People sometimes picture running a plant shop as a slow, meditative sort of job — misting things, humming, occasionally ringing up a sale. Some days genuinely are like that. Tuesdays, in our experience, are not usually one of those days, and yet Tuesday is somehow when most of the actual shop happens. Here’s roughly how one went recently.

7:45 a.m. — before the sign flips to open

The shop doesn’t open until 10, but somebody’s usually in by quarter to eight on delivery days, and Tuesday is a delivery day. This week it was a restock from Cascade Foliage out in Boring — flats of Golden Pothos, a tray of Zebra Haworthia looking especially chunky and happy, and a single, slightly nerve-wracking box of Monstera Albo cuttings that had been on back order for six weeks. Everything gets unboxed, checked for pests and stress, watered if it needs it, and given a spot to acclimate before it goes anywhere near the sales floor.

9:30 a.m. — the unglamorous part

Before customers arrive: sweeping up the soil that inevitably ends up on the floor no matter how careful everyone is, wiping down the potting bench, checking which plants dropped a yellow leaf overnight (this is normal and not a crisis, though you wouldn’t know it from how often we get asked), and doing a quick walk of the whole floor with a watering can, checking soil moisture plant by plant rather than watering on autopilot.

10:00 a.m. to noon — the regulars and the first-timers

Tuesday mornings tend to bring the regulars: a woman who comes in most weeks just to see what’s new even when she’s not buying, a guy who’s slowly, plant by plant, filling an entire spare bedroom with ferns and sends us photos of its progress. Mixed in are people clearly buying their very first houseplant, usually looking a little sheepish about it, usually asking “will this survive me” as if we’re going to laugh. We don’t. Nearly everyone starts exactly there.

Early afternoon — the phone, the workbench, the questions

A decent chunk of any given day is spent on things customers never see: repotting requests dropped off that morning, a few phone calls from people trying to identify a plant they inherited from a relative, and — this particular Tuesday — a fairly long, genuinely enjoyable conversation with someone trying to decide between a Fiddle-Leaf Fig and a Rubber Plant for a specific bright corner of their apartment. We talked them into the rubber plant. It’s the more forgiving choice and we said so.
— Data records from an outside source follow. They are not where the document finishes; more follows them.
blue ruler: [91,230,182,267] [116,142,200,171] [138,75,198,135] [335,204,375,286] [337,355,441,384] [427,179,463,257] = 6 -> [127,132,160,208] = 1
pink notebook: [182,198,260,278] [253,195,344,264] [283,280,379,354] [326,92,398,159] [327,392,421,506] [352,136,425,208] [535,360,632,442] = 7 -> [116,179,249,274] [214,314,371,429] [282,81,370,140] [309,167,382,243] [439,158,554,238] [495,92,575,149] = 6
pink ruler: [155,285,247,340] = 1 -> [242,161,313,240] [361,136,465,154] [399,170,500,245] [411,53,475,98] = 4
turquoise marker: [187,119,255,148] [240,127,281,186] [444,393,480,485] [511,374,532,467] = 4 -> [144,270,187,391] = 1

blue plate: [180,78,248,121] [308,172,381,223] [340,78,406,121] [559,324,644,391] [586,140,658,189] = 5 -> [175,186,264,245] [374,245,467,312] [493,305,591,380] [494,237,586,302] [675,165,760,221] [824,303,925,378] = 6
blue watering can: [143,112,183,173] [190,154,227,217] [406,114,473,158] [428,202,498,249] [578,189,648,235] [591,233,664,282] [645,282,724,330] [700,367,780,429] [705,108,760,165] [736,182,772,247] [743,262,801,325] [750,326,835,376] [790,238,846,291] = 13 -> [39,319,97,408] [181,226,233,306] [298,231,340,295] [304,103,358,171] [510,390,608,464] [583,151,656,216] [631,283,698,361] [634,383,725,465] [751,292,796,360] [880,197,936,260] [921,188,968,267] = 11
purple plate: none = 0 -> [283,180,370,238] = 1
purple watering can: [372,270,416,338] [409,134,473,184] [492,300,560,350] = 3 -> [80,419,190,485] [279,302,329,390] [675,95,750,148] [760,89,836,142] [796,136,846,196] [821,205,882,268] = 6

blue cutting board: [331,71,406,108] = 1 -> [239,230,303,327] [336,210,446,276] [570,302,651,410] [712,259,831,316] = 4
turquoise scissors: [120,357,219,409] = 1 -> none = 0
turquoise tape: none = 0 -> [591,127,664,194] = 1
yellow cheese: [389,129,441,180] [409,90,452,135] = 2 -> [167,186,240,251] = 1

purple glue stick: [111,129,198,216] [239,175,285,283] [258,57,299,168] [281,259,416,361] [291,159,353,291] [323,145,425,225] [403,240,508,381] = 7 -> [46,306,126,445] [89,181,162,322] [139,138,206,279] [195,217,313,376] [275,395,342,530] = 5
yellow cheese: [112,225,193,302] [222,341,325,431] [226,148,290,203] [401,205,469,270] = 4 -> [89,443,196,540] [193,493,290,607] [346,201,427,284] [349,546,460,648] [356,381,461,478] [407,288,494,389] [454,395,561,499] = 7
Late afternoon — the quiet stretch

There’s usually a lull around 3 or 4 where the shop empties out and it’s just watering cans, repotting a few plants that have been sitting in nursery pots too long, and restocking the shelf of terracotta pots that always seems to need restocking no matter how many we order. This is genuinely the best part of the day. It’s the part that looks, from outside, like the meditative job people imagine the whole thing to be.

5:30 p.m. — closing down

Last watering check, last sweep, pulling the day’s sold plants off the inventory sheet, and a final walk past every shelf just to look at everything, which after five years still hasn’t gotten old. Then the sign flips, the lights dim, and Wednesday’s delivery gets prepped for the following morning.

It’s not glamorous most days. But most days, something new is unfurling a leaf on the back bench that wasn’t unfurled the day before, and that’s a pretty good reason to keep showing up at quarter to eight.